An innovative new technique to repair the nerves of people who have suffered serious hand injuries is to be trialled on patients at Queen Elizabeth Hospital Birmingham (QEHB).
The CONNECT (COnduit Nerve approximation versus Neurorrhaphy Evaluation of Clinical outcome Trial) study will evaluate the benefits of using “tensionless repair” to improve the quality of nerve regeneration in injured patients.
The process involves using a biodegradable nerve guide to assist the regeneration process rather than stitching severed nerve ends together directly via microsurgery, which is the current approach.
The guide, or conduit, is a small tube which is fitted around the severed nerve ends with the aim of promoting and assisting regeneration, before eventually dissolving and being safely absorbed by the body.
Around 170 patients will be recruited over the next 18 months with a third receiving the new treatment, a third the current standard treatment and the rest a combination of the two.
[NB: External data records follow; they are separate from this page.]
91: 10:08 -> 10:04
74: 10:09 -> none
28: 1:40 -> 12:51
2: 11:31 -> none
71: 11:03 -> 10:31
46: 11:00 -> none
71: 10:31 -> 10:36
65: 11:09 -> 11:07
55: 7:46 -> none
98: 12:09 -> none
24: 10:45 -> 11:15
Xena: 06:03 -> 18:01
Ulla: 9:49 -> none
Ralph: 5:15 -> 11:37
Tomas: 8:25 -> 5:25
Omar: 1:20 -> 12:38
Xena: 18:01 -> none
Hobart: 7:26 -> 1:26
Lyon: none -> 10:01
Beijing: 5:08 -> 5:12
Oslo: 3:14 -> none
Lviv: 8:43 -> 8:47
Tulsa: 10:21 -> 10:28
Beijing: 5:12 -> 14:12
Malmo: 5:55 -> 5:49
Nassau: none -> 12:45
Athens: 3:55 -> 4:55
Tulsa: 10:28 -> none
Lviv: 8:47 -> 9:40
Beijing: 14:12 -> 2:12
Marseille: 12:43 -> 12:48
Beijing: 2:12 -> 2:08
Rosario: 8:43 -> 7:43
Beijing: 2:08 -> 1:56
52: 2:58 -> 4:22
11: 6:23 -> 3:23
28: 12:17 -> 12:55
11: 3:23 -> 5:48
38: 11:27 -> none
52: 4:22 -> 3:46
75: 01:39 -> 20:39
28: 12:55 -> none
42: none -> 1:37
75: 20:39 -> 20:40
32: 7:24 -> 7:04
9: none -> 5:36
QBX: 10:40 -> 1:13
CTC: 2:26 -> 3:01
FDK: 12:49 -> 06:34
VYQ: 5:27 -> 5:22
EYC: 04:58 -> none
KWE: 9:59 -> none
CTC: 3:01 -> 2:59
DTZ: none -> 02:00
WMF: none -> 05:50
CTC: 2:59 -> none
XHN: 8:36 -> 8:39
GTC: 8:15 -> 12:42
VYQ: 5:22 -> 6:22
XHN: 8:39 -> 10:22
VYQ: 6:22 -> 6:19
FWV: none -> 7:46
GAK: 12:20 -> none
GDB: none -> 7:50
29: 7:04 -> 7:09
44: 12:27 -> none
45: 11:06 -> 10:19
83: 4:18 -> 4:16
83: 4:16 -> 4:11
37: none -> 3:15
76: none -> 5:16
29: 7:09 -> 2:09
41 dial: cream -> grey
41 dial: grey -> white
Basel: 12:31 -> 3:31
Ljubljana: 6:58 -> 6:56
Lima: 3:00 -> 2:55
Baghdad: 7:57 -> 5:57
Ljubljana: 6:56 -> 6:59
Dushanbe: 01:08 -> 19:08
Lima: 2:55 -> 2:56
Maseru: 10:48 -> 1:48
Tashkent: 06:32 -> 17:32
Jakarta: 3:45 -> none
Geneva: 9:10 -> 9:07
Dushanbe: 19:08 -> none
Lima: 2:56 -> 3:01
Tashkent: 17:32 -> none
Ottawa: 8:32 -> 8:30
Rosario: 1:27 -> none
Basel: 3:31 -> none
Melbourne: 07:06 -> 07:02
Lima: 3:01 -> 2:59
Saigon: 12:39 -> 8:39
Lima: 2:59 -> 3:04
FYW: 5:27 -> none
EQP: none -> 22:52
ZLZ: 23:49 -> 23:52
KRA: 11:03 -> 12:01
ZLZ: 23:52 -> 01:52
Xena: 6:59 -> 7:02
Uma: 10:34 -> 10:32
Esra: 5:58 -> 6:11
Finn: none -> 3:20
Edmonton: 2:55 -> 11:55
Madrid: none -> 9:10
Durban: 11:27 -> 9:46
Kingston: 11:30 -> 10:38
They will be followed up a year later to see if the new technique has any significant benefits.
The trial is being backed by Dutch company Polyganics, which has developed the biodegradable NEUROLAC® nerve conduit which will be used and will be supported by the team from the QEHB-based NIHR Surgical Reconstruction and Microbiology Research Centre – which specialises in trauma research.
Mr Dominic Power, consultant hand and peripheral nerve surgeon at the Birmingham Hand Centre, also based at QEHB, will lead the study.
He said: “Complex nerve injuries to the hand are quite common, with approximately 300,000 cases a year in Europe alone.
“However, stitching the nerve ends together directly, as we do now, causes scarring which can inhibit the regenerative process and leads to ongoing problems for 1 in 20 patients, some of whom will need further surgery.”
Mr Power continued: “We hope to show that by using a nerve conduit to bring the nerve ends together patients will experience fewer complications, less pain and achieve better sensation and functionality in their fingers following initial surgery.
“If the technique proves beneficial it can potentially be applied to other nerves elsewhere in the body.
“Birmingham has been leading the way in nerve research in the UK and I hope that the results of this study will lead to further benefits for patients worldwide.”